I was really glad of the mass and FOC of the arrow. Smashing and severing his spine was impressive damage. I managed to find the broadhead and it was completely unmarked. 
I was stoked to get another animal with the bow,  is I just need to get a deer.

----------


## jakewire

Well done, jeez you were a good looking bugger back in the day Stug.

----------


## caberslash

Awesome writeup @stug, nice setup you have there!

I used to do target archery but quit as it is very expensive and got boring after a few years.

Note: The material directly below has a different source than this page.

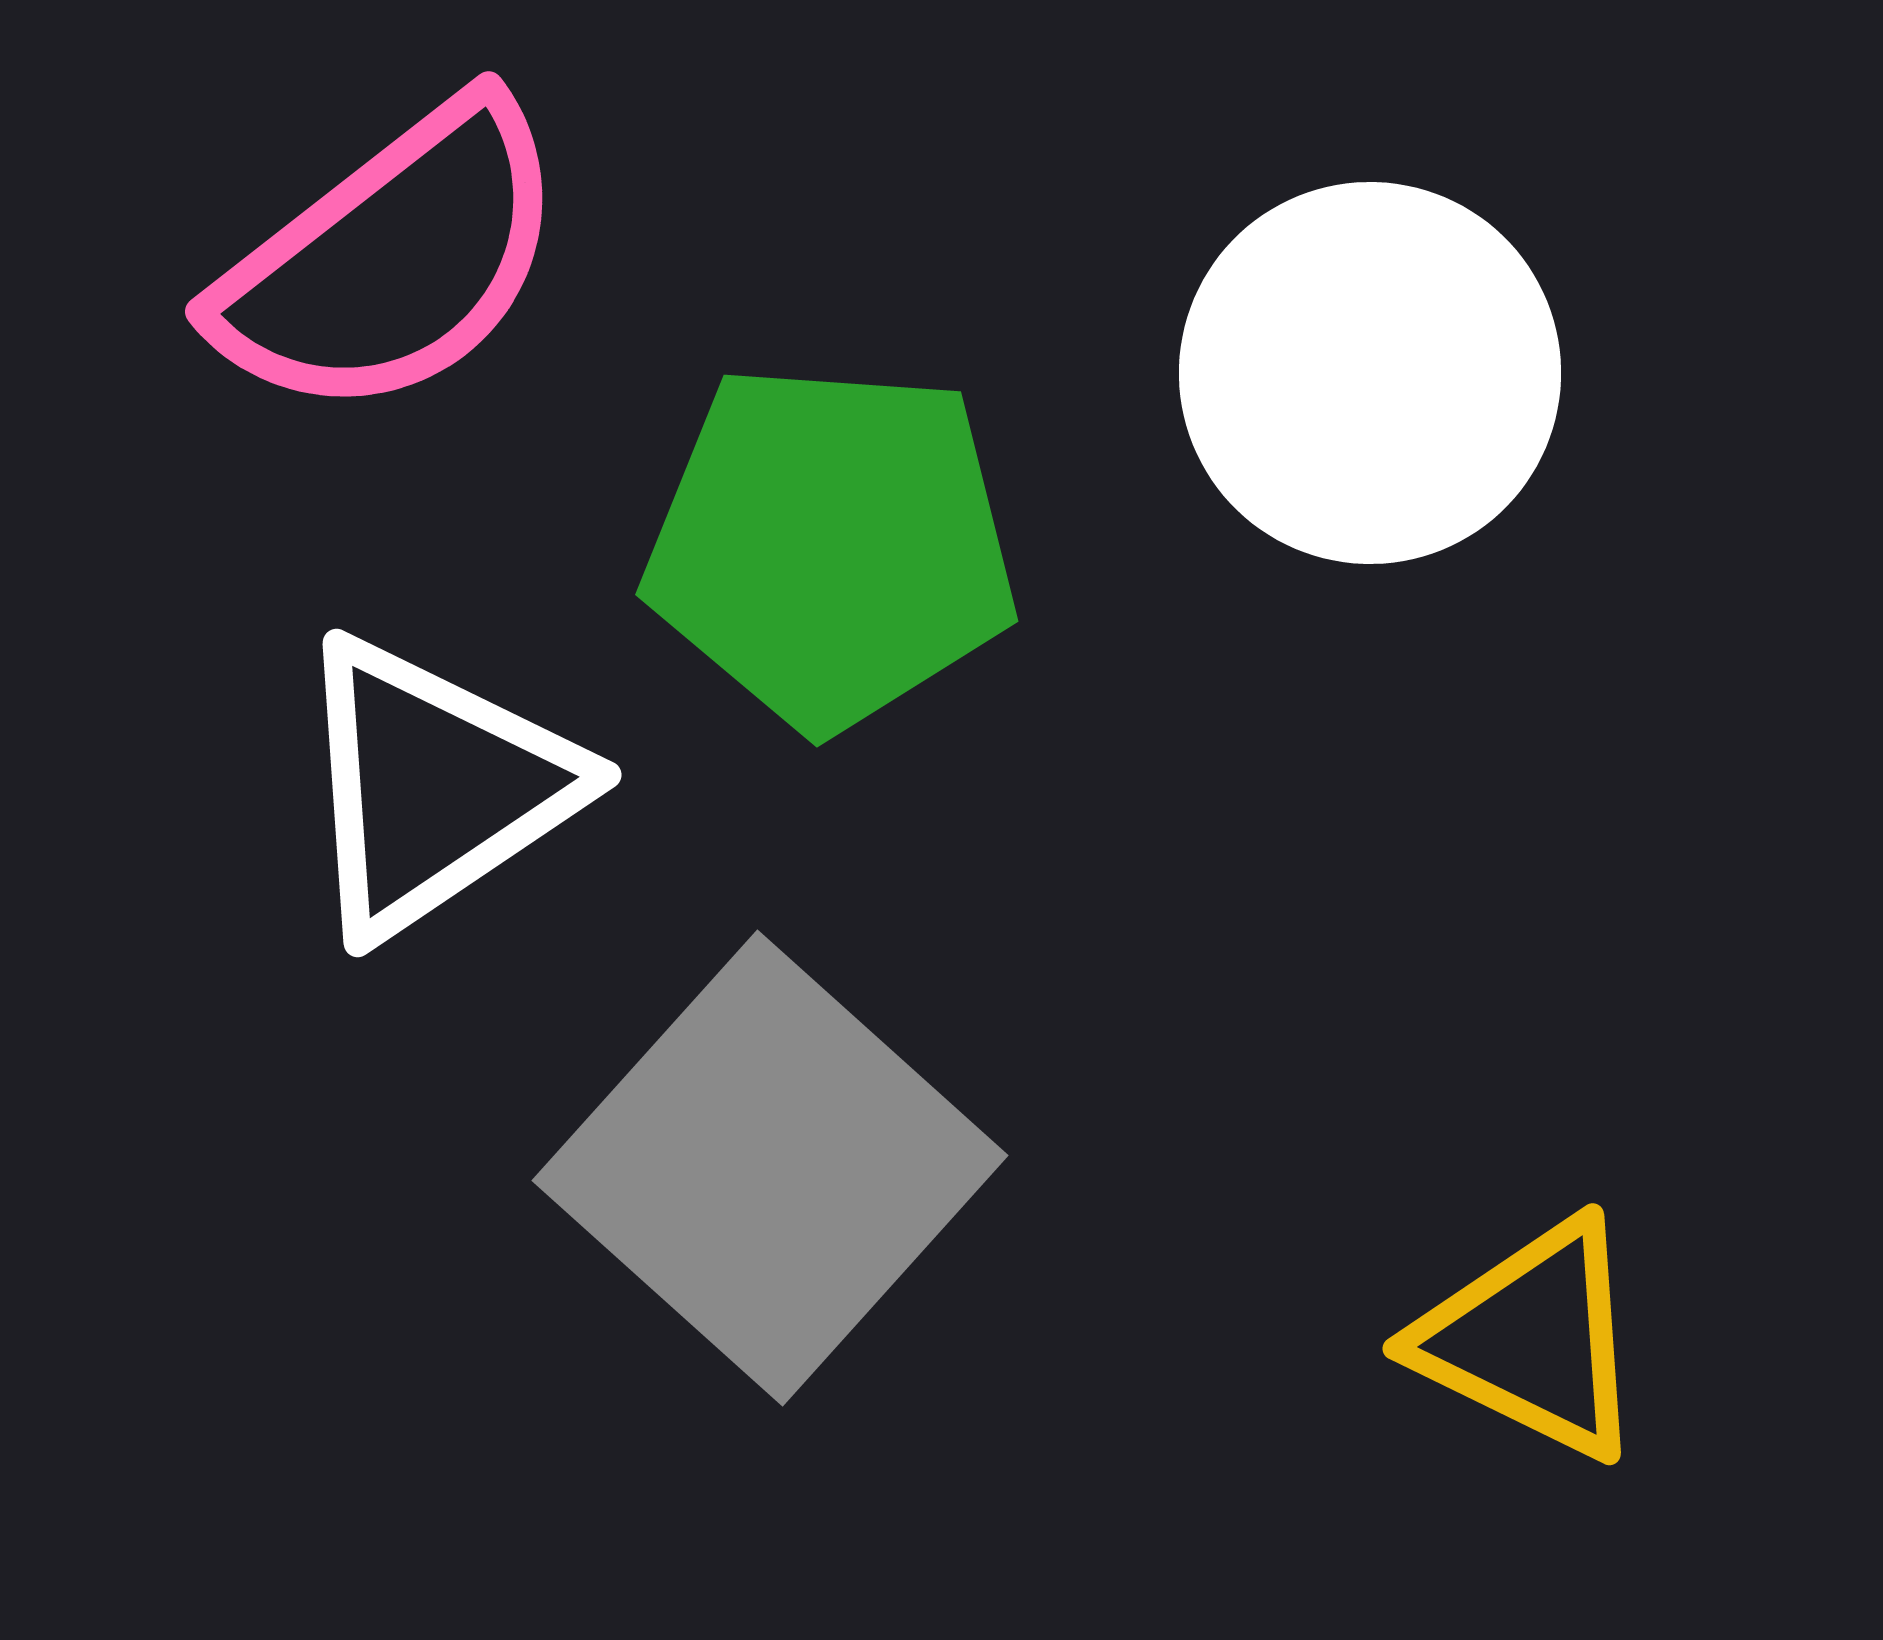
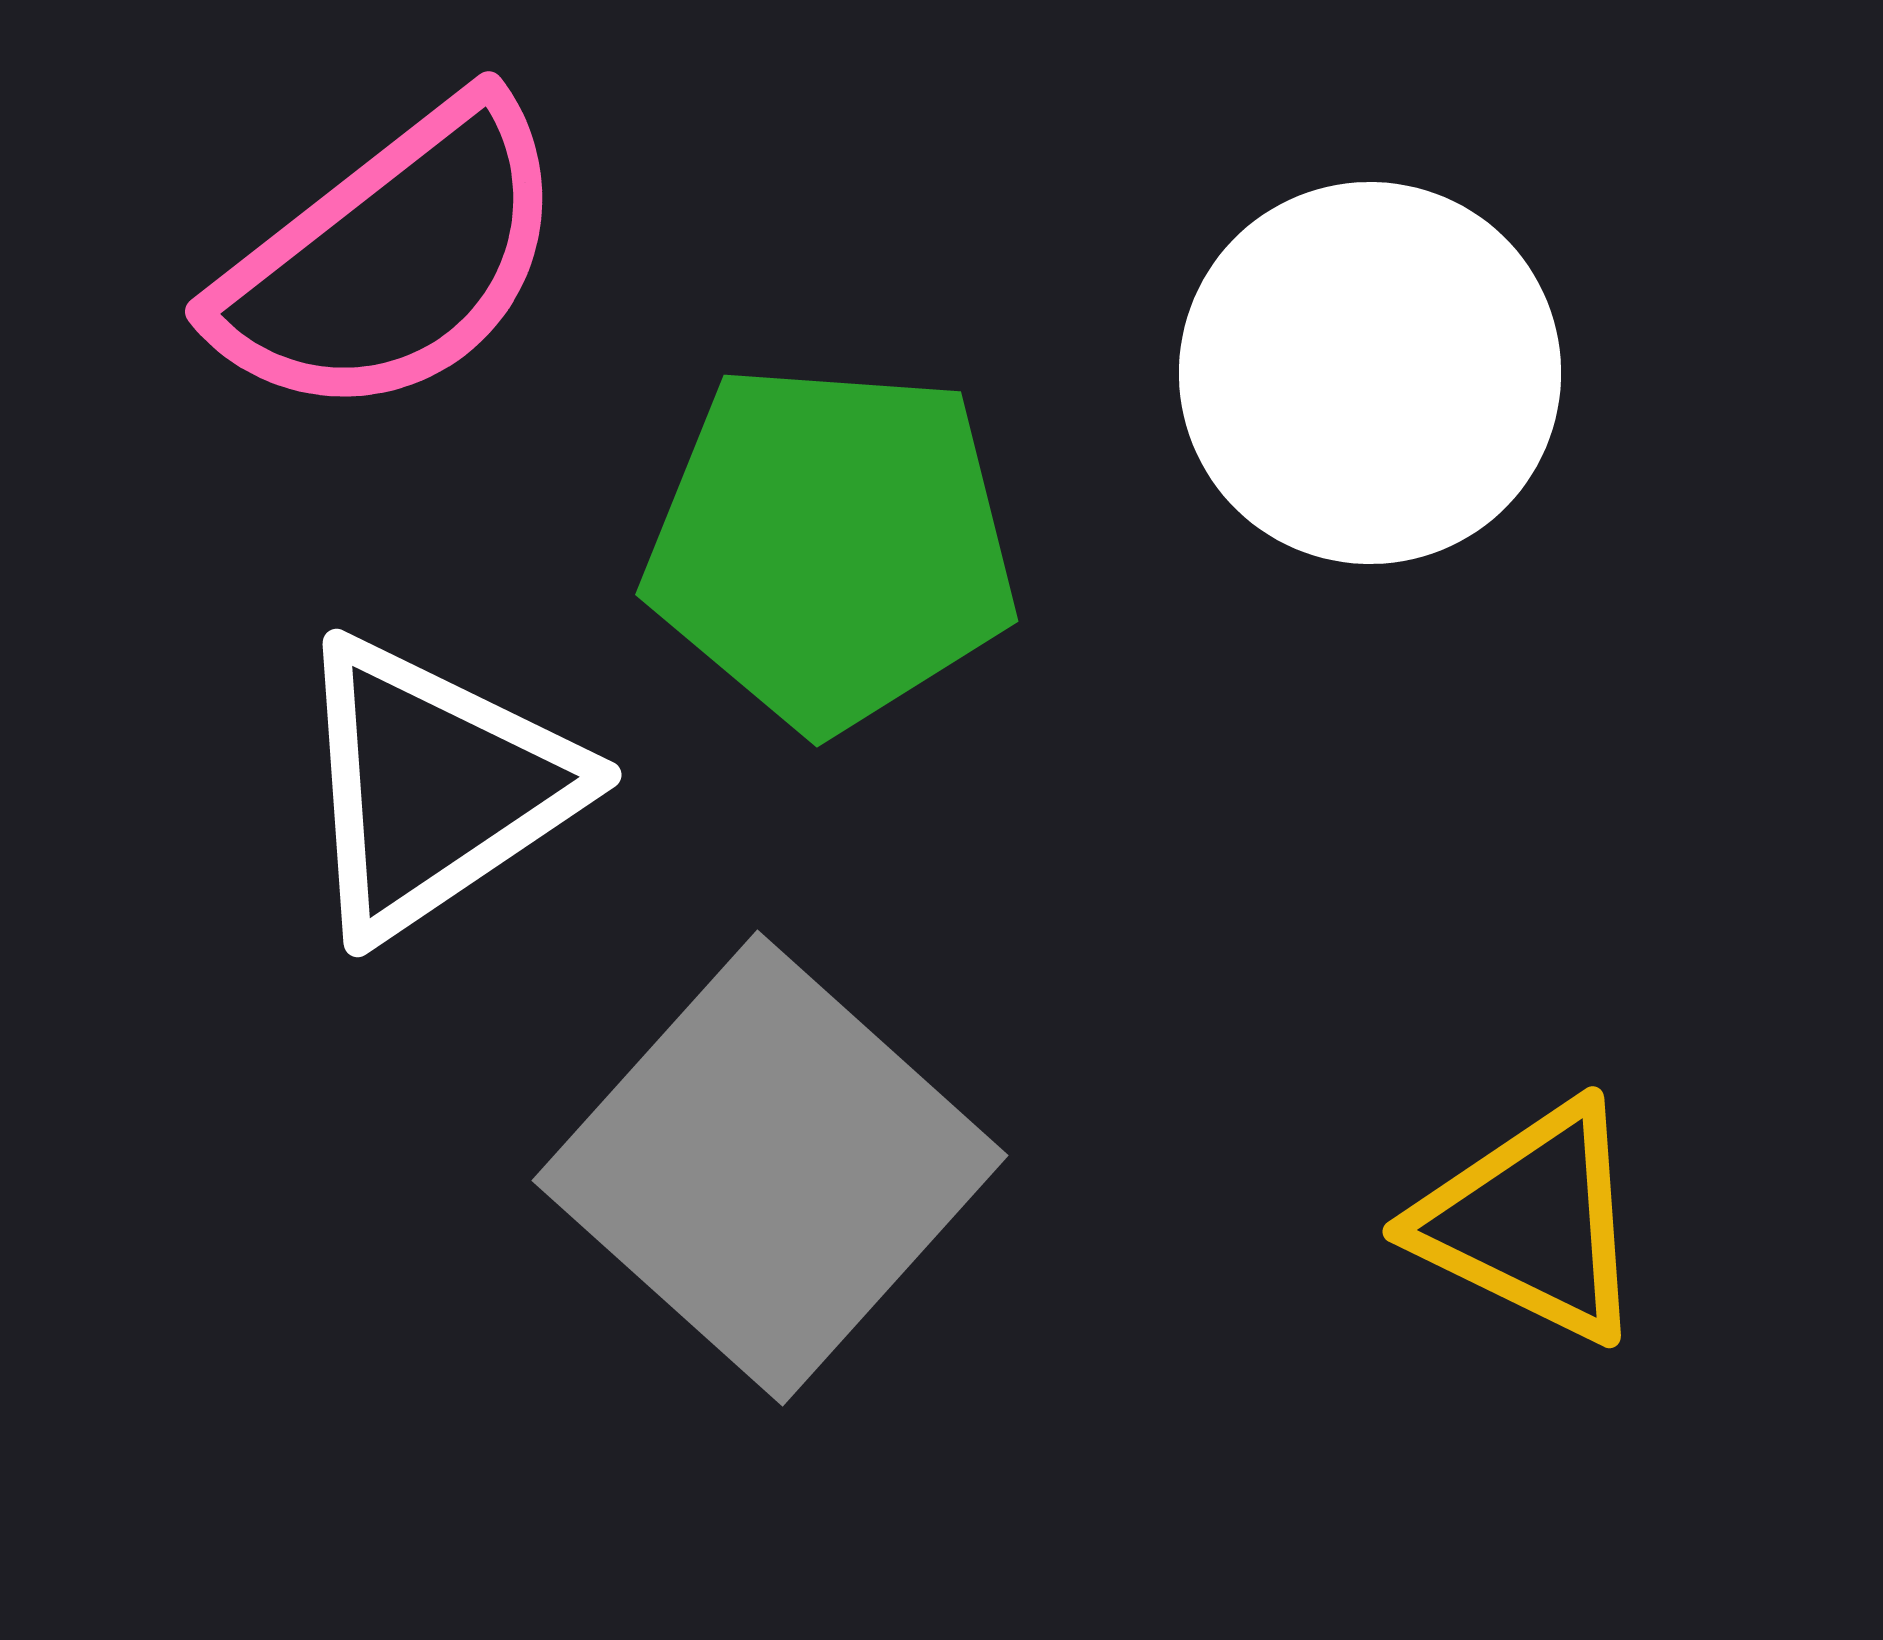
yellow triangle: moved 117 px up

Bowhunting would get me back shooting tomorrow but sadly it's illegal here.

----------


## bigbear

Solid looking pig, with the price of ammo arrows might be cheaper. Good effort to finish the year off

----------


## stug

@bigbear my arrows are $30 each plus the broadhead. Broke 1 and lost 2 practising. The arrow I shot the pig broke as he rolled down the hill. So gets expensive. I also lost one out of my quiver on the walk in, had my bow strapped to my pack. Didn’t find it until the work out, so that saved $40 odd dollars.

----------


## dannyb

@stug be like.......

----------


## silentscope

Awesome stuff, this has given me the motivation i needed to get my bow out again! thanks

----------


## Ryan_Songhurst

Good stuff @stug now you need to do it with a proper bow!

----------


## stug

When I first tried bow hunting I tried without sights. Man that was difficult. I did use bare fingers though. Release aids were only just coming out then.

----------


## Sako851

Nice work there Stug

----------


## outdoorlad

Nice work Stu

----------


## Rees

good on ya.  a real nice challenge... one im not really prepared for with sambar but those kiwi deer,...   Good on ya mate

----------


## Sowslayer

Nice one

----------